Parsing a listing of non-rectangular array

I would like to parse strings like this "[[[1], [2]], [[2, 3], [4, 5]], [[6, 7, 8], [3, 1, 4]]]" and get the underlying array back. Is there an off-the-shelf function to do it?

I found it:

eval(Meta.parse("[[[1], [2]], [[2, 3], [4, 5]], [[6, 7, 8], [3, 1, 4]]]"))

That does work, but use of eval can be slow, unsafe, and very often a sign that there is a better solution to whatever the real problem is. Perhaps you can tell us more about what you’re trying to do. Where do the arrays come from? Are they produced by other Julia code?

1 Like

@rdeits The arrays are read from text file. They are 3 dimensional, Nx2xM shape, non-rectangular (the last dimension has different lengths).

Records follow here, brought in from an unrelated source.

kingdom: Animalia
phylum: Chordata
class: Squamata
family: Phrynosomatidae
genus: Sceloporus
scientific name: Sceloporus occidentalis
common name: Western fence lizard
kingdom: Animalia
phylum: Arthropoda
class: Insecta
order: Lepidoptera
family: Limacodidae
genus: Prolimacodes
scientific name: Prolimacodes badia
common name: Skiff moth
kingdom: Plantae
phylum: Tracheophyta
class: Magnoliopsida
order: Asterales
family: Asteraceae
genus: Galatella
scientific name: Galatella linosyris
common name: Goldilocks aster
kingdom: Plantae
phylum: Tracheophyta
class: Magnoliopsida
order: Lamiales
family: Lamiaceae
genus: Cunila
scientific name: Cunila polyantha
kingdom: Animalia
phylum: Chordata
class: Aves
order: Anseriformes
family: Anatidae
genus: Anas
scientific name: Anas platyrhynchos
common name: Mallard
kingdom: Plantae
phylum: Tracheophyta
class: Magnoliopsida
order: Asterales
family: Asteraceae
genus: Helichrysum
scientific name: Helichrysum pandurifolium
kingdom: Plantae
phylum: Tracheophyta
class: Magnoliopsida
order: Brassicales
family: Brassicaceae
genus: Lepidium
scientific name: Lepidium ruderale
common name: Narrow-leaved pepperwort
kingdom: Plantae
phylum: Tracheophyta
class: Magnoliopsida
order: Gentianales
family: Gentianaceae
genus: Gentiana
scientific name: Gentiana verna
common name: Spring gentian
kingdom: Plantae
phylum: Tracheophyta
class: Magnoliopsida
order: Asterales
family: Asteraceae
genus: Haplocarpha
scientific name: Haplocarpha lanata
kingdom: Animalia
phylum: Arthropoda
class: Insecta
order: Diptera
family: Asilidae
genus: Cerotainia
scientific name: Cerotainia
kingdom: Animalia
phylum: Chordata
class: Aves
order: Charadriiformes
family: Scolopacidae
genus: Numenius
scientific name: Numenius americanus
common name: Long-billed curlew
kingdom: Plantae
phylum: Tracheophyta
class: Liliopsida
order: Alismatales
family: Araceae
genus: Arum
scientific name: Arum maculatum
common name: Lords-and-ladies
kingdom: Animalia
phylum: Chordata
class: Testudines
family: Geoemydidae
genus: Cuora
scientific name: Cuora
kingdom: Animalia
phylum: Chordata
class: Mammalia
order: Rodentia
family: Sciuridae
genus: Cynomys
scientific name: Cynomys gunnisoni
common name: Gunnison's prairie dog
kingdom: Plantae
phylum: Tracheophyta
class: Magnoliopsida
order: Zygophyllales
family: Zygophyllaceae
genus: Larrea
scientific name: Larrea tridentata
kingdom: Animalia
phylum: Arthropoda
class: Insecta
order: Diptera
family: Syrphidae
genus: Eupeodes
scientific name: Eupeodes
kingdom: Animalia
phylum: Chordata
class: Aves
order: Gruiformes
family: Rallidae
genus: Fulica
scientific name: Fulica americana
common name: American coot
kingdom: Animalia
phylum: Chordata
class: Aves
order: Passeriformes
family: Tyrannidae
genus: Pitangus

I guess my question was more along the lines of: do you control the production of these text files too? If so, it might make your life easier to use a well-defined format like JSON, BSON, or JLD2 to store the data so that you can avoid eval and parse.

Actually, your data looks like it could be parsed as JSON:

(v1.0) pkg> add JSON
 Resolving package versions...
  Updating `~/.julia/environments/v1.0/Project.toml`
 [no changes]
  Updating `~/.julia/environments/v1.0/Manifest.toml`
 [no changes]

julia> using JSON

julia> JSON.parse("[[[1], [2]], [[2, 3], [4, 5]], [[6, 7, 8], [3, 1, 4]]]")
3-element Array{Any,1}:
 Any[Any[1], Any[2]]            
 Any[Any[2, 3], Any[4, 5]]      
 Any[Any[6, 7, 8], Any[3, 1, 4]]

which is (a) about 100 times faster and (b) doesn’t create the substantial security and stability risk of eval():

julia> using BenchmarkTools

julia> s = "[[[1], [2]], [[2, 3], [4, 5]], [[6, 7, 8], [3, 1, 4]]]"
"[[[1], [2]], [[2, 3], [4, 5]], [[6, 7, 8], [3, 1, 4]]]"

julia> @btime JSON.parse($s)
  4.532 μs (45 allocations: 2.59 KiB)
3-element Array{Any,1}:
 Any[Any[1], Any[2]]            
 Any[Any[2, 3], Any[4, 5]]      
 Any[Any[6, 7, 8], Any[3, 1, 4]]

julia> @btime eval(Meta.parse($s))
  318.905 μs (106 allocations: 7.22 KiB)
3-element Array{Array{Array{Int64,1},1},1}:
 [[1], [2]]            
 [[2, 3], [4, 5]]      
 [[6, 7, 8], [3, 1, 4]]

One difference is that JSON.parse (intentionally) produces Array{Any} containers, but it’s pretty straightforward to narrow those array types if you want:

julia> narrow(x::AbstractArray) = collect(narrow.(x))
narrow (generic function with 1 method)

julia> narrow(x) = x
narrow (generic function with 2 methods)

julia> narrow(JSON.parse(s))
3-element Array{Array{Array{Int64,1},1},1}:
 [[1], [2]]            
 [[2, 3], [4, 5]]      
 [[6, 7, 8], [3, 1, 4]]
5 Likes

Thank you. JSON.parse solves my problem. The data comes from 3rd party, so I’m stuck with their format.